Application VM1: 2 vCPU's and 8GB RAM
Application VM2: 2 vCPU's and 8GB RAM
SQL database VM: 4 vCPU's and 12GB RAM
Users are experiencing performance issues when running reports, these are run against the database as you'd imagine. They reckon the system slows down considerably when they do this. There are about 400 users accessing this system, I dont know how many of these concurrently use the system. I have had reports of people experiencing slowness even when not generating reports. The CRM sys admin has reported 100% CPU utilization when people are generating these reports and 80-90% utilization at other times.
I had a look at the SQL VM's advanced performance charts and Ready times are quite high (almost 10%). The screenshot shows the average to be 1732ms, I have seen it higher than 2200ms. So rounding off 1732 to 1800, divided by 20000*100 = 9%. But that's only ~ 2.5% per vCPU. That's not high, is it?
One host runs all 3 VM's, there are 3 other hosts in the cluster. Each host has 2 sockets, with 6 cores per socket and HT enabled. This host runs five VM's with 4 vCPU's and ten VM's with 2 vCPU's and nine VM's with 1 vCPU. Going by what I read from the below link, these larger VM's are running on a host that has lots of smaller VM's.
CPU Ready Time in VMware and How to Interpret its Real Meaning - Jonathan Kehayias
The CPU ready times on the other two VM's are very low, like 1-2% or thereabouts. Disk latency for the host is low, GAVG values are about 2.5.
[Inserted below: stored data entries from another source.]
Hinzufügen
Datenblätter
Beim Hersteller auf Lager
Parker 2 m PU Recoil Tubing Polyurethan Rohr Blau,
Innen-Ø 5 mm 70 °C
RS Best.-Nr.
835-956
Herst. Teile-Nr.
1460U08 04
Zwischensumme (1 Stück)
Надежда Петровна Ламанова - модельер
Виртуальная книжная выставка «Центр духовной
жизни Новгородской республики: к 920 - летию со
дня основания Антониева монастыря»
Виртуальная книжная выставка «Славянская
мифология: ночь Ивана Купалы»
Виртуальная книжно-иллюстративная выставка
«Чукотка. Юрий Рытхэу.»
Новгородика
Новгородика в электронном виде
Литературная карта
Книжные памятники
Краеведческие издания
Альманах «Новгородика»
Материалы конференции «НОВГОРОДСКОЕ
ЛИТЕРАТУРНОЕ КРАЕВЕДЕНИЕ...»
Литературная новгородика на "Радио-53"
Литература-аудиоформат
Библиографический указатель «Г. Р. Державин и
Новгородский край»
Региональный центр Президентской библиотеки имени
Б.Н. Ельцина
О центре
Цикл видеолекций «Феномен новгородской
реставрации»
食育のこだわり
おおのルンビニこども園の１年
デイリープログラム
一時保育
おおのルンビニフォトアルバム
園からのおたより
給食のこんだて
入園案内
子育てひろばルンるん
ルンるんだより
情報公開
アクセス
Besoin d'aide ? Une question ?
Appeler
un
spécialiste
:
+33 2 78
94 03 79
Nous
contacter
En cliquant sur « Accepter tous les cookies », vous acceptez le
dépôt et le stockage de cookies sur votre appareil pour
I intend doing the following. What do the smart cats at TE recommend?
- Decrease the vCPU count on all 3 VM's. Bring the SQL VM down to 2 vCPU's and the other two down to 1 vCPU.
- Put in a DRS rule to separate these VM's to different hosts. This may or may not be a good idea because other hosts are running similar workloads.
- Introduce a culture shift from believing more vCPU's are better. The CRM sys admin wanted me to give him 12 vCPU's

It's difficult to obtain downtime for this environment, so do I bring down the vCPU count on all VM's in one hit or just do the SQL VM for now and see how it goes? This is considering the fact that the ready times for the other two VM's arent high.